### REQUIREMENT A
In the entries, rewrite the lines from the line containing "follow in the" up to and including the line containing "Joyce Sertell and Evelyn Hardwick." as a JSON list of strings, one string per line, leaving out blank lines.
Start of SOURCE PASSAGE
Although it’s extremely catchy, the song structure is disappointingly simple and takes the fun out of anticipation. I even found myself ACCURATELY guessing the exact breakdown pattern before it even started! Even in the one song that actually grabbed my attention, Sin City. It starts out with this really cool soft guitar intro which then leads into the exact chugging breakdown pattern that I was expecting. One thing that I was surprised to hear was that in some parts there were some really moving parts that were created specifically to start a mosh pit. But all throughout the album, the band just makes it way too obvious when they’re about to play another breakdown. Fortunately, the band manages to maintain a high energy level for the duration of the album, so it’s not like the breakdowns are dull and without energy due to virtually no buildup. But it still takes the fun out of it for me and basically abuses and overuses the breakdown.

The bassist is the worst member of the band. He’s not tight with the drummer like he’s supposed to be, he’s not even tight with the guitars! There are some really tight breakdowns where he obviously practiced and managed to stay with the rest of the band. But it seems that he didn’t put much dedication and practice into EVERYTHING. Now this is JUST A GUESS, but I’m pretty sure that the producer of this album was also the producer for Struc/tures’ debut full-length because the guitar distortions sound IDENTICAL. They’re both EXTREMELY loud, very crunchy and have a really thick distortion; and the guitar distortions do nothing short of amplifying the energy level.

The drummer is where the true talent in this band lies. The kick drumming is fantastic; he likes to keep things interesting by switching back and forth between complex and simple fills. If your stereo has A LOT of bass or good subwoofers, his blast beats feel like a stampede of wildebeests pummeling you into the dirt. The vocalist uses a combination of deepish growls, screams, and really dirty yells (which could probably be easily considered really high growls). This album has grit, it has energy, and it has catch. But it still manages to leave the listener unsatisfied and empty. Basically, it’s all icing, but no cake. I would give this album 11/20 for having good qualities, one good song, good drumming, no bad qualities, but no satisfying traits what so ever.
End of SOURCE PASSAGE
### REQUIREMENT B
Why does the album review's author suspect that this album had the same producer as Struc/tures' debut full-length?
Start of RECORDS
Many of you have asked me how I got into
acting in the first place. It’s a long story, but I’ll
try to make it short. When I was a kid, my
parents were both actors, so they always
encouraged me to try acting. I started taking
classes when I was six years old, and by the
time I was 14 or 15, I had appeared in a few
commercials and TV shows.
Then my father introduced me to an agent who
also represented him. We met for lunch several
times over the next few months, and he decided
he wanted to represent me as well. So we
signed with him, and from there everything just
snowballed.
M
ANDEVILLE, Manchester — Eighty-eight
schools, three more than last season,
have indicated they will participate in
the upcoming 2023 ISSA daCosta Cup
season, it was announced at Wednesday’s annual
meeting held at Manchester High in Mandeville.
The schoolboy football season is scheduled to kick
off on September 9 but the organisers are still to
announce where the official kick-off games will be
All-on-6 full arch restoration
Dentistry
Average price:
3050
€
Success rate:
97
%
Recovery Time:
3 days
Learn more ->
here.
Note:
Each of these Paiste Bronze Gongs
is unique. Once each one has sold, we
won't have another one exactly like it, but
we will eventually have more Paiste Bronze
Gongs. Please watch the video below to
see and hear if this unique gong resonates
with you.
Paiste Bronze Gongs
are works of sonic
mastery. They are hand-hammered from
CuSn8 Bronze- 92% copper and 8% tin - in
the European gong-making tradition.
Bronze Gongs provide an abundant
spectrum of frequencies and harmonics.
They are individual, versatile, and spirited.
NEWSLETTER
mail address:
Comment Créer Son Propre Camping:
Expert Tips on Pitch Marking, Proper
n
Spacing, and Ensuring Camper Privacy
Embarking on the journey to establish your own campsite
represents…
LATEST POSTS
End of RECORDS
Start of RECORDS
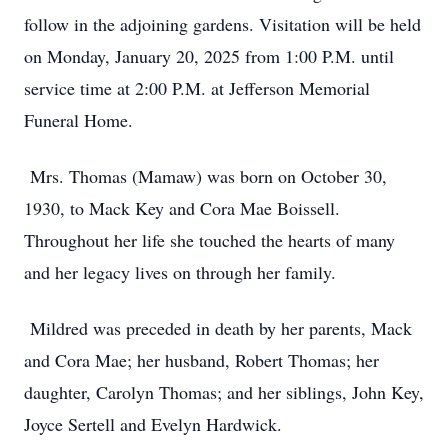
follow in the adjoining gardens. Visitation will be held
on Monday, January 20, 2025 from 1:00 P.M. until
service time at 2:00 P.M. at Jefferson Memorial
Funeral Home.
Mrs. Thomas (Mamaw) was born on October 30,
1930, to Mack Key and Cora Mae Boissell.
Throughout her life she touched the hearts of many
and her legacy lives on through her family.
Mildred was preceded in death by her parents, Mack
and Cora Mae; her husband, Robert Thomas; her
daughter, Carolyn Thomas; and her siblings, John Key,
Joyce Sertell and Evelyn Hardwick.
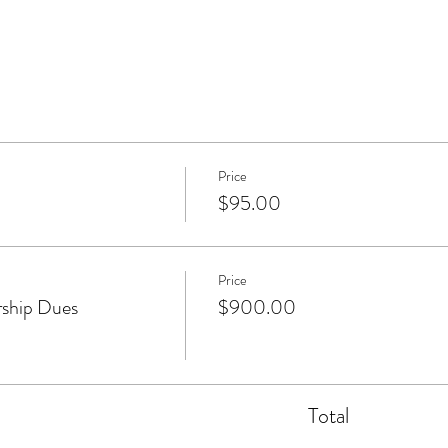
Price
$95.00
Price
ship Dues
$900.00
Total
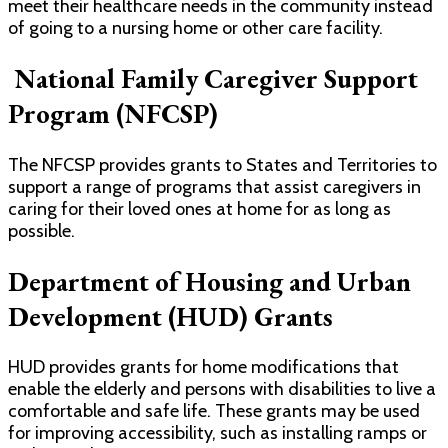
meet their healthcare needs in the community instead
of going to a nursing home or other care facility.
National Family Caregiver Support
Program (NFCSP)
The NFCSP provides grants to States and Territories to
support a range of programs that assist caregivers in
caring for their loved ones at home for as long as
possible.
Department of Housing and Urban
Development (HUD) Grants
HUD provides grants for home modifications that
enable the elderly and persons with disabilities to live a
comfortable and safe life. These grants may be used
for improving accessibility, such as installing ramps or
End of RECORDS
### YOUR RESPONSE A
[
  "follow in the adjoining gardens. Visitation will be held",
  "on Monday, January 20, 2025 from 1:00 P.M. until",
  "service time at 2:00 P.M. at Jefferson Memorial",
  "Funeral Home.",
  "Mrs. Thomas (Mamaw) was born on October 30,",
  "1930, to Mack Key and Cora Mae Boissell.",
  "Throughout her life she touched the hearts of many",
  "and her legacy lives on through her family.",
  "Mildred was preceded in death by her parents, Mack",
  "and Cora Mae; her husband, Robert Thomas; her",
  "daughter, Carolyn Thomas; and her siblings, John Key,",
  "Joyce Sertell and Evelyn Hardwick."
]

### YOUR RESPONSE B
The author suspects this because the guitar distortions on both albums sound identical. Both are extremely loud and very crunchy, with a really thick distortion.